I have had the pleasure of working with the Sierra Club, FOE, and Senator Boxer’s staff, but not as part of some left-wing conspiracy seeking to shut down all the nation’s nuclear power plants.
But even if that were the goal, Senator Vitter and others need to realize that you can’t force a safe, economical nuclear power reactor to close.
San Onofre’s two reactors constituted only half of the nuclear power reactors that permanently closed last year. The Kewaunee nuclear plant in Wisconsin and the Crystal River Unit 3 reactor in Florida formed the other half. No one contested or campaigned against the Kewaunee and Crystal River 3 nuclear plants. Yet both permanently closed last year. Kewaunee could not compete against electricity being generated by natural gas. Crystal River 3 could not afford to replace the concrete containment it had broken while trying to replace its worn-out steam generators.

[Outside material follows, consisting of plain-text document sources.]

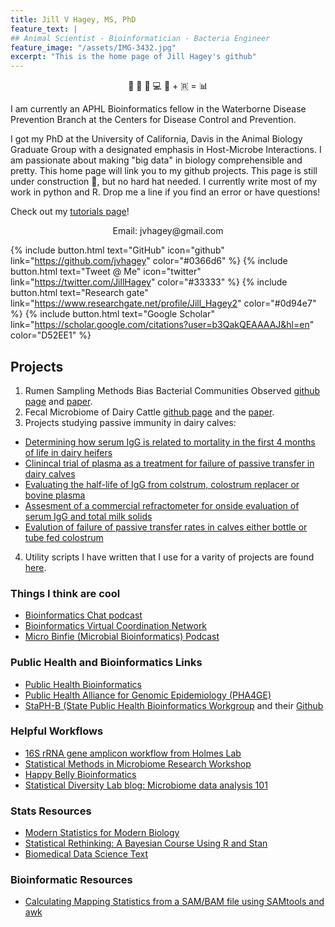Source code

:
 ```yaml
---
title: Jill V Hagey, MS, PhD
feature_text: |
## Animal Scientist - Bioinformatician - Bacteria Engineer
feature_image: "/assets/IMG-3432.jpg"
excerpt: "This is the home page of Jill Hagey's github"
---
```


<center>
🐄 💩 🧬 💻 🐍 + 🇷 = 📊
</center>
                                                
I am currently an APHL Bioinformatics fellow in the Waterborne Disease Prevention Branch at the Centers for Disease Control and Prevention. 

I got my PhD at the University of California, Davis in the Animal Biology Graduate Group with a designated emphasis in Host-Microbe Interactions. I am passionate about making "big data" in biology comprehensible and pretty. This home page will link you to my github projects. This page is still under construction 👷, but no hard hat needed. I currently write most of my work in python and R. Drop me a line if you find an error or have questions!


Check out my [tutorials page](https://jvhagey.github.io/Tutorials/mydoc_Setup.html)!

  
<center>
Email: jvhagey@gmail.com
</center>

{% include button.html text="GitHub" icon="github" link="https://github.com/jvhagey" color="#0366d6" %} {% include button.html text="Tweet @ Me" icon="twitter" link="https://twitter.com/JillHagey" color="#33333" %} {% include button.html text="Research gate" link="https://www.researchgate.net/profile/Jill_Hagey2" color="#0d94e7" %} {% include button.html text="Google Scholar" link="https://scholar.google.com/citations?user=b3QakQEAAAAJ&hl=en" color="D52EE1" %}

## Projects
1. Rumen Sampling Methods Bias Bacterial Communities Observed [github page](https://github.com/jvhagey/Depeters_RumenSampling_2018) and [paper](https://www.biorxiv.org/content/10.1101/2021.09.22.461352v1).
2. Fecal Microbiome of Dairy Cattle [github page](https://github.com/jvhagey/CDRF-CA_Dairy_Fecal_Microbiome) and the [paper](https://www.frontiersin.org/articles/10.3389/fmicb.2019.01093/full).  
3. Projects studying passive immunity in dairy calves:  
  - [Determining how serum IgG is related to mortality in the first 4 months of life in dairy heifers](http://doi.org/10.1017/S0022029915000503)  
  - [Clinincal trial of plasma as a treatment for failure of passive transfer in dairy calves](doi:10.1111/jvim.12586)  
  - [Evaluating the half-life of IgG from colstrum, colostrum replacer or bovine plasma](doi:10.1016/j.vetimm.2014.01.008)  
  - [Assesment of a commercial refractometer for onside evaluation of serum IgG and total milk solids](doi:10.1186/s12917-014-0178-7)  
  - [Evalution of failure of passive transfer rates in calves either bottle or tube fed colostrum](doi:10.2460/javma.241.1.104)  
4. Utility scripts I have written that I use for a varity of projects are found [here](https://github.com/jvhagey/Utility_Scripts).

### Things I think are cool
- [Bioinformatics Chat podcast](https://bioinformatics.chat/) 
- [Bioinformatics Virtual Coordination Network](https://biovcnet.github.io/)
- [Micro Binfie (Microbial Bioinformatics) Podcast](https://podcasts.apple.com/au/podcast/micro-binfie-podcast/id1479852809)

### Public Health and Bioinformatics Links
- [Public Health Bioinformatics](https://github.com/Public-Health-Bioinformatics)
- [Public Health Alliance for Genomic Epidemiology (PHA4GE)](https://github.com/PHA4GE)
- [StaPH-B (State Public Health Bioinformatics Workgroup](http://www.staphb.org/) and their [Github](https://github.com/StaPH-B)

### Helpful Workflows
- [16S rRNA gene amplicon workflow from Holmes Lab](https://www.bioconductor.org/help/course-materials/2017/BioC2017/Day1/Workshops/Microbiome/MicrobiomeWorkflowII.html#different_ordination_projections)
- [Statistical Methods in Microbiome Research Workshop](http://web.stanford.edu/class/bios221/Pune/index.html#schedule_(all_5_days_follow_this_structure))
- [Happy Belly Bioinformatics](https://astrobiomike.github.io/)
- [Statistical Diversity Lab blog: Microbiome data analysis 101](http://statisticaldiversitylab.com/blog/167093)

### Stats Resources
- [Modern Statistics for Modern Biology](http://web.stanford.edu/class/bios221/book/introduction.html)
- [Statistical Rethinking: A Bayesian Course Using R and Stan](https://github.com/rmcelreath/statrethinking_winter2019)
- [Biomedical Data Science Text](http://genomicsclass.github.io/book/)

### Bioinformatic Resources
- [Calculating Mapping Statistics from a SAM/BAM file using SAMtools and awk](https://sarahpenir.github.io/bioinformatics/awk/calculating-mapping-stats-from-a-bam-file-using-samtools-and-awk/)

San Onfroe’s woes certainly attracted considerable attention. Senator Boxer, Chair of the Senate’s Environment and Public Works subcommittee overseeing the NRC, queried the agency about the decision-making process that procured and installed steam generator replacements that literally broke in about a year. FOE petitioned the NRC to conduct a public hearing process for the replacement steam generators and any band-aid repairs proposed to them.
But Southern California Edison did not opt to permanently close the two reactors because Senator Boxer and/or FOE and/or others were picking on them—they could not make a business case for operating the reactors at reduced power with the flawed replacement steam generators or for replacing the replacement steam generators in order to operate again at full power.
San Onofre’s death was suicide more than homicide.
The Vermont Yankee (VY) nuclear plant will be permanently closing later this year. The State of Vermont and others contested the NRC’s relicensing the plant to operate the plant for 20 more years. And they lost this contest when NRC renewed the operating license a few days after the Fukushima disaster. After having won the battle, VY’s owner lost the war—the electricity produced by this nuclear reactor could not compete in an open marketplace with electricity from other sources. The owner chose to close the nuclear plant rather than operate it at a loss.
The bottom line is same as the top line: you can’t close a safe, economical nuclear reactor.
But apparently you can blame the closure of uneconomical reactors on left-wing conspiracies.